Mental health problems or disorders consist of a range of specific conditions that affect a person’s thoughts, feelings, actions and mental functioning (e.g., memory). Mental health problems are associated with significant distress and may result in a diminished ability to cope with daily life over an extended period of time.
Some people experience anxiety that is greater than a situation calls for. Their anxiety can be so great that they find it hard to cope with everyday life. Some forms of anxiety problems are more common than others in older adults.
Dementia is an abnormal degeneration of the brain that leads to changes in a person’s ability to think, speak, socialize and take part in normal daily activities.
Older adults who are depressed may have had episodes of depression throughout their lives, or they may have their first episode late in life. Depression can affect anyone at any age, but is often not recognized in older adults. This is because some signs of depression can be mistaken for signs of aging, and also because older adults who are depressed may not complain about feeling low.
People use alcohol, tobacco and other drugs for many reasons. Some use these substances to help them to relax, to feel more lively, to feel less inhibited or to feel pleasure. Some find the effects of substances make it seem easier to cope with problems.
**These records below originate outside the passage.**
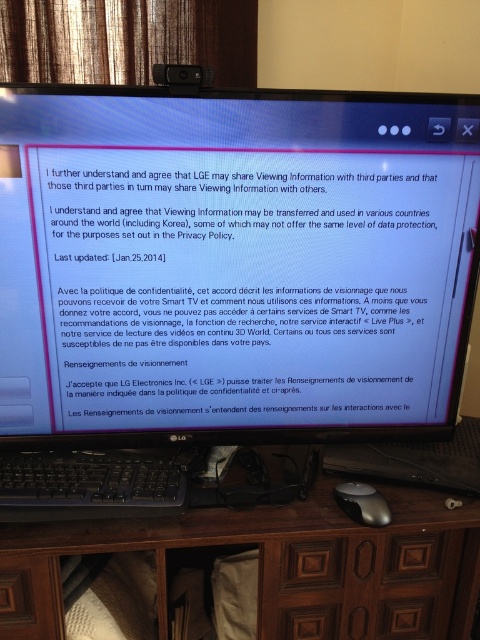
You are a photographer adjusting your camera to capture the scene on the desk. You notice two points marked on the image at coordinates point [189,337] and point [301,637]. Which point should you focus on first if you want to ensure both points are in sharp focus?

You should focus on point [189,337] first because it is closer to the camera than point [301,637]. By focusing on the closer point, the farther point may still be within the depth of field, ensuring both are sharp.

You are a user trying to read the white paper at center on the desk. Can you reach it without moving the brown wood computer desk at center?

The white paper at center is closer to the viewer than the brown wood computer desk at center, so yes, you can reach it without moving the desk.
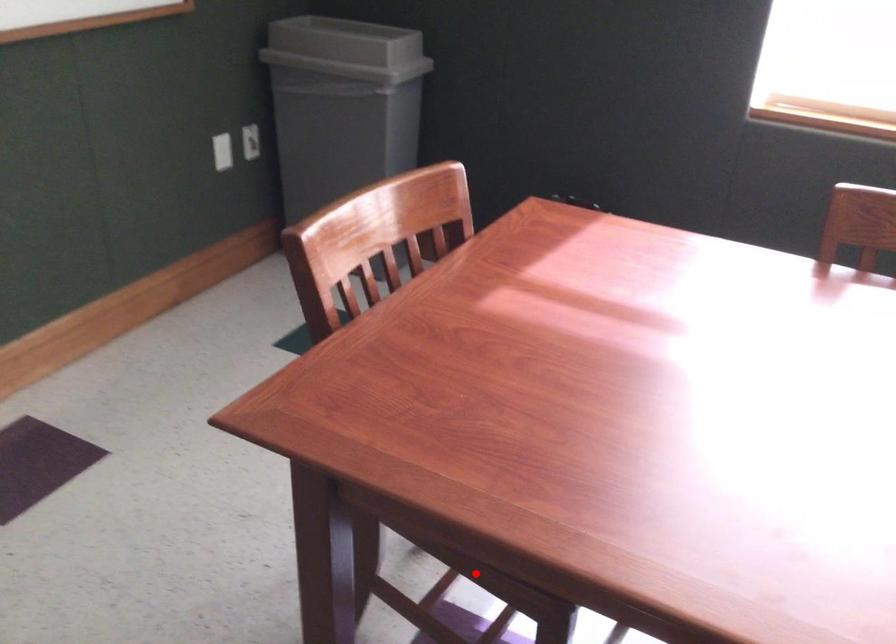
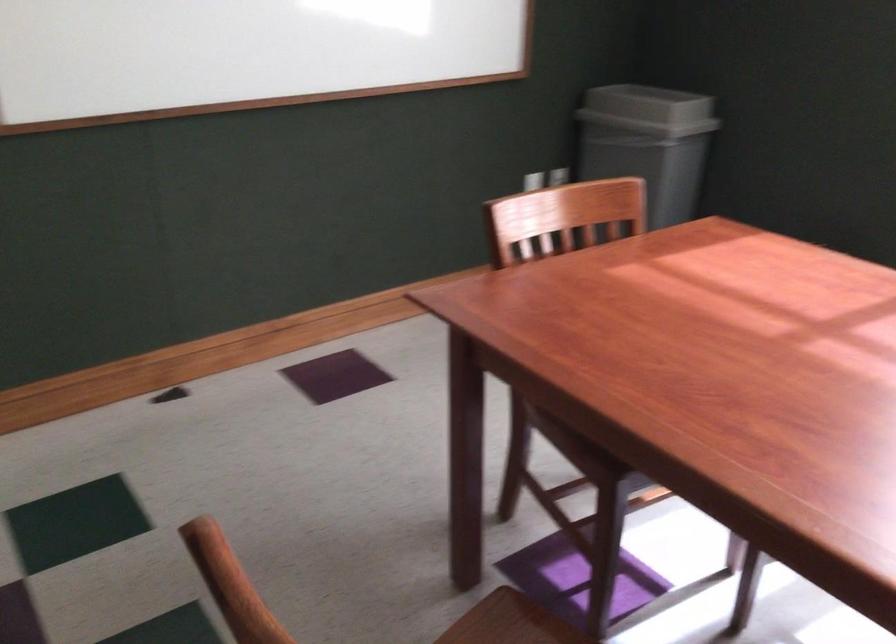
Question: I am providing you with two images of the same scene from different viewpoints. Given a red point in image1, look at the same physical point in image2. Is it:

Choices:
 (A) Closer to the viewpoint
 (B) Farther from the viewpoint

Answer: (B)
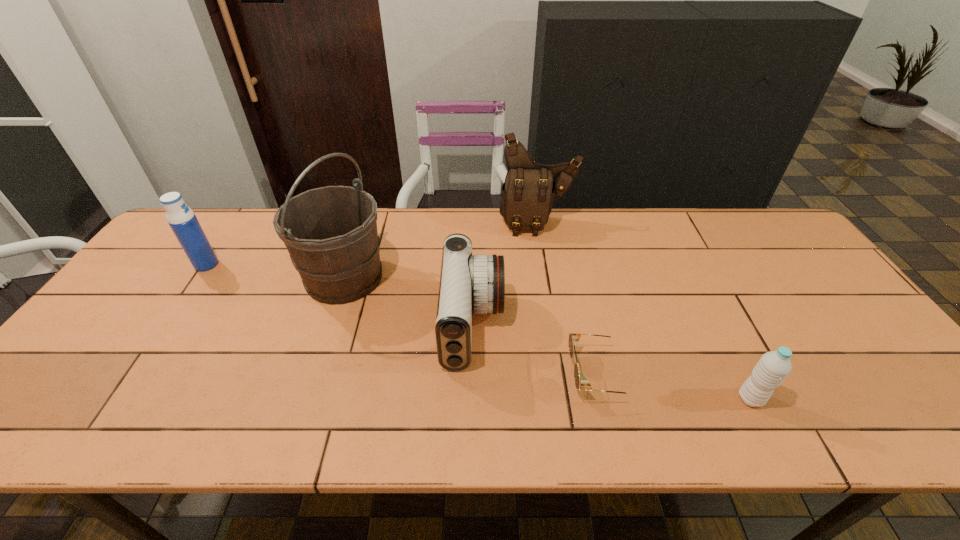
The height and width of the screenshot is (540, 960). I want to click on vacant area that lies between the nearer water bottle and the camcorder, so click(x=612, y=362).

Identify the location of free space between the bucket and the rightmost object. This screenshot has width=960, height=540. (547, 338).

At what (x,y) coordinates should I click in order to perform the action: click on free space between the shoulder bag and the camcorder. Please return your answer as a coordinate pair (x, y). This screenshot has height=540, width=960. Looking at the image, I should click on (505, 274).

Image resolution: width=960 pixels, height=540 pixels. What are the coordinates of `free space between the right water bottle and the fourth object from right to left` in the screenshot? It's located at (612, 362).

Locate an element on the screen. The height and width of the screenshot is (540, 960). vacant space that is in between the farthest object and the right water bottle is located at coordinates (644, 311).

Locate an element on the screen. This screenshot has height=540, width=960. free area in between the shortest object and the third object from left to right is located at coordinates (537, 349).

Identify which object is the fourth nearest to the left water bottle. Please provide its 2D coordinates. Your answer should be formatted as a tuple, i.e. [(x, y)], where the tuple contains the x and y coordinates of a point satisfying the conditions above.

[(573, 337)]

This screenshot has width=960, height=540. Identify the location of object that is the third closest to the second tallest object. click(x=573, y=337).

You are a GUI agent. You are given a task and a screenshot of the screen. Output one action in this format:
    pyautogui.click(x=<x>, y=<y>)
    Task: Click on the free spot that satisfies the following two spatial constraints: 1. on the front lenses of the sunglasses; 2. on the right side of the shorter water bottle
    
    Given the screenshot: What is the action you would take?
    pyautogui.click(x=606, y=399)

Some use substances for religious reasons or to fit in with the crowd. Others may be curious about the effects of a specific drug. Many use prescription and over-the-counter medications to cure or alleviate the symptoms of physical ailments.
Using any of these drugs affects the way a person thinks, acts and feels. Because substance use (including use of prescription medications) is common, it’s important for people to be able to determine when their use puts them at risk of developing a problem.
As people age, they become more sensitive to the effects of alcohol.
Over 90 per cent of older adults take some form of medication. Problems can arise if medications are not taken as prescribed, or if a person takes medications that are not prescribed. Long-term regular use of some medications prescribed for anxiety, sleep problems or pain can lead to substance use problems.
Gambling refers to times when people take the chance of losing money or belongings, and when winning or losing is decided mostly by chance.
Gambling can be fun and exciting, but it can also create a variety of problems for older adults.